At Brazonics, classroom training was combined with practical application and testing in the company’s own welding shop.

“We have three welders, and we had to have them certified to various specifications, mostly from the American Welding Society,” says Scott Horton, quality director at Brazonics. “Then we had to meet some of our customer specifications that I reviewed with the professor, who incorporated that into our training.”

The training gives the company a CWI, or certified welding inspector, “right on the premises,” says Horton, who views the on-site instruction and certification as a welcome alternative to sending employees out for training. “People are in their own environment, using their own equipment. It’s a much better program. It’s much faster,” he says.

Internship programs

At Southern New Hampshire University, a partnership with Fidelity Investments in Merrimack has Fidelity personnel teaching in the school’s Center for Financial Studies. Students earn college credits while qualifying to be licensed investment brokers.

“It’s a course created for our undergraduate students,” says Jim Kuras, the university’s director of career development. The investment firm also takes students on three-month internships or six-month co-op programs. The university has internships with several other area businesses as well, including the Manchester Monarchs, who have provided job experiences for students majoring in sports management. Duties may include anything from ticket sales to concessionaire work, but the experience helps the students get started on their future careers, says Doug Blais, chairman of the sports management department.

“The sports industry is so competitive, it’s just supply and demand,” says Blais. “If our kids don’t do it, there’ll be another 50 lined up behind them to do it.”

Sam Allen, director of career education services at Saint Anselm College, estimates that students at that school are filling about 250 internships with area businesses and nonprofit organizations.

According to national studies, he says, 60 to 80 percent of student interns get job offers as a result. “The majority of them are small to medium-size businesses,” he says. “Having an intern affords a great opportunity to preview interns as future hires.”

Granite State College has about 300 degree candidates, primarily adult students, at its Manchester site — one of the college’s nine locations statewide.

The college has provided education and training programs to school districts, private school and nonprofit organizations, but has not yet focused on contracting with business and industry. That may change, however, with the addition of four statewide “outreach recruiters” recently hired by the college, says Ron Blankenstein, special assistant to college president Carol La Croix.

Along with efforts to recruit more Hispanics and other minority students and to increase services to public and non-profit institutions, the outreach personnel will be “asking business and industry, ‘Are there programs or courses you would like us to bring out to you?’” says Blankenstein.

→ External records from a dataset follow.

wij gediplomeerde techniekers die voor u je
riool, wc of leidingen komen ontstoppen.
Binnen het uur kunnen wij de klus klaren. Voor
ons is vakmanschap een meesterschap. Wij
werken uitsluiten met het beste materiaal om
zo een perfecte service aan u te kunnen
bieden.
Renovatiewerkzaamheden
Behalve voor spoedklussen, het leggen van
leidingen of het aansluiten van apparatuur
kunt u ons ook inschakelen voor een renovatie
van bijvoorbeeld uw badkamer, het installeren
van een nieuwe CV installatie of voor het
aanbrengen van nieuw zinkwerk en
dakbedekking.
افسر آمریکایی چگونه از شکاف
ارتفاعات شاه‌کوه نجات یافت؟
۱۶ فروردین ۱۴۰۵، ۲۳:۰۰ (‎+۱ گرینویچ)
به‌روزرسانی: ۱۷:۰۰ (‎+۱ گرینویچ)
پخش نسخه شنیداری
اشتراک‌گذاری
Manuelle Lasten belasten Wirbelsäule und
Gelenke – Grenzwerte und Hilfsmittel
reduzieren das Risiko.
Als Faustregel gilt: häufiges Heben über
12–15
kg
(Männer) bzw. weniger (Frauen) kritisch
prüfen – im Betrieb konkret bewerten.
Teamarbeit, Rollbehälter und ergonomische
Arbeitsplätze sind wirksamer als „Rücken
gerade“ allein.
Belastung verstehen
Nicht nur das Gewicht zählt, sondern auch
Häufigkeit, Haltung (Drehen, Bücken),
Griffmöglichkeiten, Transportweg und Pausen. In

John Roche, president of Hesser College, says the college provides a variety of what he calls “externship” opportunities in the community for its criminal justice, paralegal and psychology students.

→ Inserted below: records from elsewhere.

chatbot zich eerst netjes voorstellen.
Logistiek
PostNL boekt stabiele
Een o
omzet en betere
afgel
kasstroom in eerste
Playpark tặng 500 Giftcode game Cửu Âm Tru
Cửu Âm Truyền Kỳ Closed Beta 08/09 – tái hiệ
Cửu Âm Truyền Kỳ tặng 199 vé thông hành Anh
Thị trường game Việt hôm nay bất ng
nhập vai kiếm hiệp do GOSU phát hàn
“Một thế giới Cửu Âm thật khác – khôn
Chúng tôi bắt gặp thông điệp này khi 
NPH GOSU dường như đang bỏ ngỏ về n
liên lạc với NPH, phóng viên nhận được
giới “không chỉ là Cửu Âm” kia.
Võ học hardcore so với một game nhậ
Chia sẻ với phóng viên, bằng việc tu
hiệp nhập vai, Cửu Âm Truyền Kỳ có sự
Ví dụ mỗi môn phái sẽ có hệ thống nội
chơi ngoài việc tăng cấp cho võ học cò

Roche, who has been at Hesser only three months, joined the school from New York, where he held administrative positions with Berkeley College and Long Island University.

“I’ve had a lot of experience in developing corporate-based training programs,” he says. “I would like to do that here.”

At UNH-Manchester, Dean Kristin Woolever says she is working with high-tech companies in the area on ideas for new science and technology programs at the urban campus.

“We’re looking to expand out footprint in that area and become a science and technology center here in town,” she says. The school also will be expanding the supply of student interns to companies requesting them.

“I would say in a given semester we probably place, in all of our programs, 75 people out in community,” says Patrice Mettauri, coordinator of outreach scholarship at UNHM. “It’s going to grow as we add programs that include internships of part of the requirements. It’s ultimately our goal to get our students out in the community as much as possible.”